All MRI measurements were acquired using a 7-T Bruker scanner with a maximum gradient of 360 mT/m (70/16 PharmaScan, Bruker Biospin GmbH, Germany), a 72 mm birdcage transmit-only radiofrequency coil and an actively decoupled receive-only quadrature surface coil. Under inhaled isoflurane anaesthesia (3% induction and 1–1.5% maintenance), T2-weighted images were acquired with a spin-echo rapid-acquisition-with-relaxation-enhancement (RARE) pulse sequence covering the eye and the brain with repetition time (TR) = 4200 ms, echo time (TE) = 36 ms, RARE factor = 8, number of averages = 1, field of view (FOV) = 20 mm × 20 mm (for P1, P5, and P10) and 40 mm × 40 mm (for P15, P21, P28, and P60), in-plane acquisition resolution = 78 μm × 78 μm (for P1, P5, and P10) and 156 μm × 156 μm (for P15, P21, P28, and P60), and slice thickness = 0.8 mm.
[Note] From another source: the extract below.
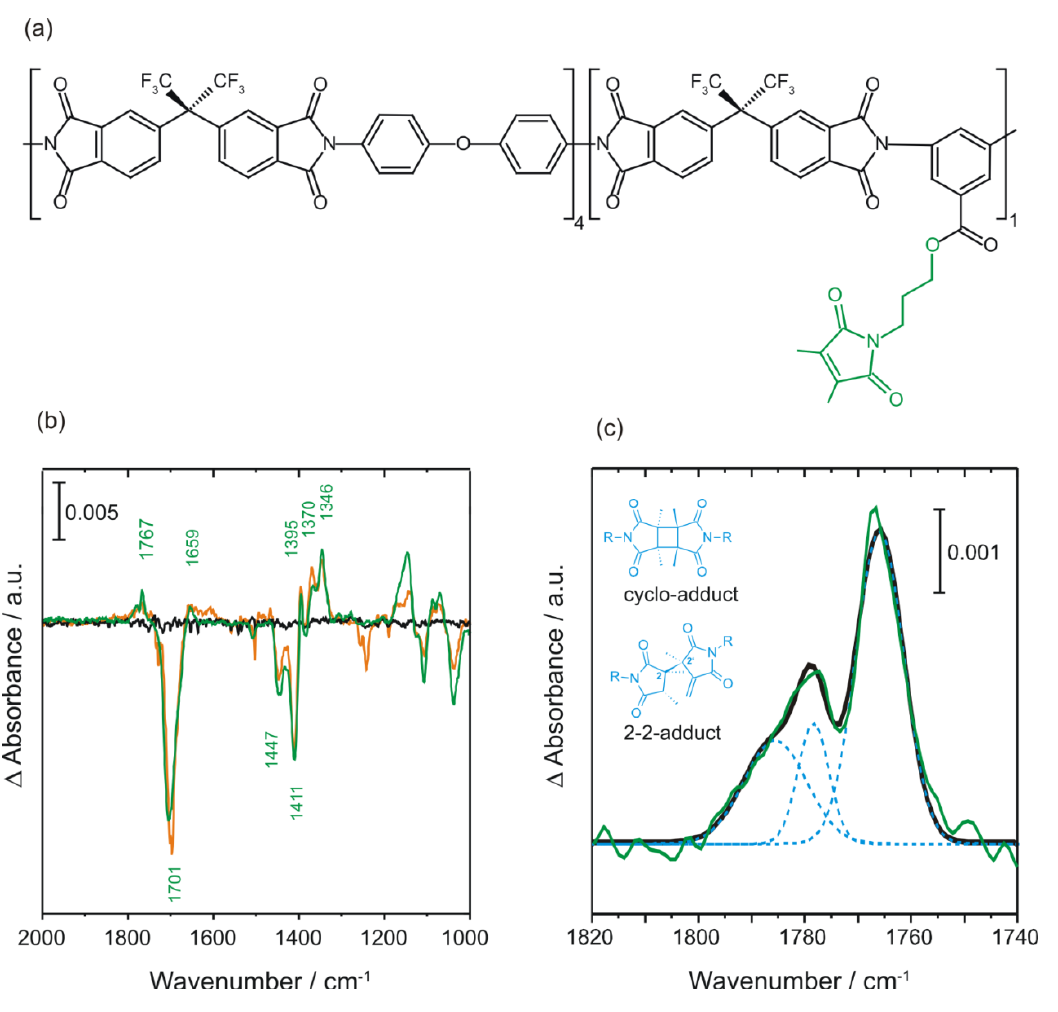
Figure 9. ( a ) Chemical structure of 6FDA-ODA/6FDA-DABA 4:1 copolyimide functionalized with 3-hydroxypropyldimetylmaleimide. Depicted in green is the maleimide side group; ( b ) Laser-induced FTIR difference spectra of 3-hydroxypropyldimethyl- maleimide (green), 6FDA-ODA/6FDA-DABA 4:1 copolyimide (black) and the copolyimide with 3-hydroxypropyldimethylmaleimide (green); ( c ) Difference spectrum of 3-hydroxypropyldimethylmaleimide (green) in the carbonyl region. The positive feature can be reproduced by the sum of three Gauss curves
Chromium-enhanced MRI was performed using a T1-weighted RARE sequence with TR/TE = 475/8.8 ms, RARE factor = 4, number of averages = 26, FOV = 32 mm × 32 mm, in-plane acquisition resolution = 125 μm × 125 μm, and slice thickness = 0.8 mm.

Data analysis

The anatomy of ocular structures was first examined qualitatively for each group using ImageJ version 1.52a (Rasband, W.S., ImageJ, U. S. National Institutes of Health, Bethesda, Maryland, USA,, 1997–2018). In addition, volume rendering was performed to the eyes and brains of animals in Groups 1 and 3 using AMIRA software (Thermo Fisher Scientific, Waltham, Massachusetts, USA) to examine the general morphology over the course of normal development from newborn to adulthood or under HIE. Quantitatively, the volumes of the anterior chamber and posterior chamber (ACPC), lens, and vitreous humor (VH) in Groups 1 and 3–6 were segmented manually and measured using ImageJ. Subsequently, the measured values were compared within and between groups using analysis of variance (ANOVA) followed by Sidak multiple comparisons tests by GraphPad Prism version 8.1.2. (La Jolla, California, USA) ( Since the ME rats in Group 5 had only one viable eye, only the non-enucleated eye was considered for this group. For Group 1, each volume was also plotted against postnatal age and regressed nonlinearly to produce a logistic growth curve fit with the equation: Y = YM * Y0/[(YM − Y0) * exp(− k * X) + Y0], where Y is volume in mm3, X is postnatal days, Y0 is the volume at birth in mm3, YM is the maximum volume in mm3, and k is the rate constant in inverse unit of X (day−1). For Group 2, the T1-weighted intensity and size of the retina in each eye were measured manually using ImageJ at the center of the eye. To ensure accurate regions-of-interest delineation, we increased the image contrast display in T1-weigthed imaging, and also took into account the higher contrast in the T2-weighted localizers of the same animals when defining the retina in the contralateral eye to the contrast agent injection. To account for potential systematic fluctuations between experimental sessions, the signal intensities in the retina of both eyes were normalized to their surrounding muscles before quantitative comparisons (Fig. 4a). These values were compared between contralateral eyes and across ages using ANOVA followed by Sidak multiple comparisons tests by GraphPad Prism. Results were considered significant when p < 0.05.